══ Provided records

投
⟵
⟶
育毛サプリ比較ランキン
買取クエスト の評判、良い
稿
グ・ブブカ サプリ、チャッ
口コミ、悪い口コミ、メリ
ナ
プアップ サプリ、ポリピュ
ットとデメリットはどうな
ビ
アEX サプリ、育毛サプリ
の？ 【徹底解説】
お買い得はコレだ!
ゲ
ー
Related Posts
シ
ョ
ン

════

### Task description
Above are the records; retype every one exactly.

### Result of the exercise
投
⟵
⟶
育毛サプリ比較ランキン
買取クエスト の評判、良い
稿
グ・ブブカ サプリ、チャッ
口コミ、悪い口コミ、メリ
ナ
プアップ サプリ、ポリピュ
ットとデメリットはどうな
ビ
アEX サプリ、育毛サプリ
の？ 【徹底解説】
お買い得はコレだ!
ゲ
ー
Related Posts
シ
ョ
ン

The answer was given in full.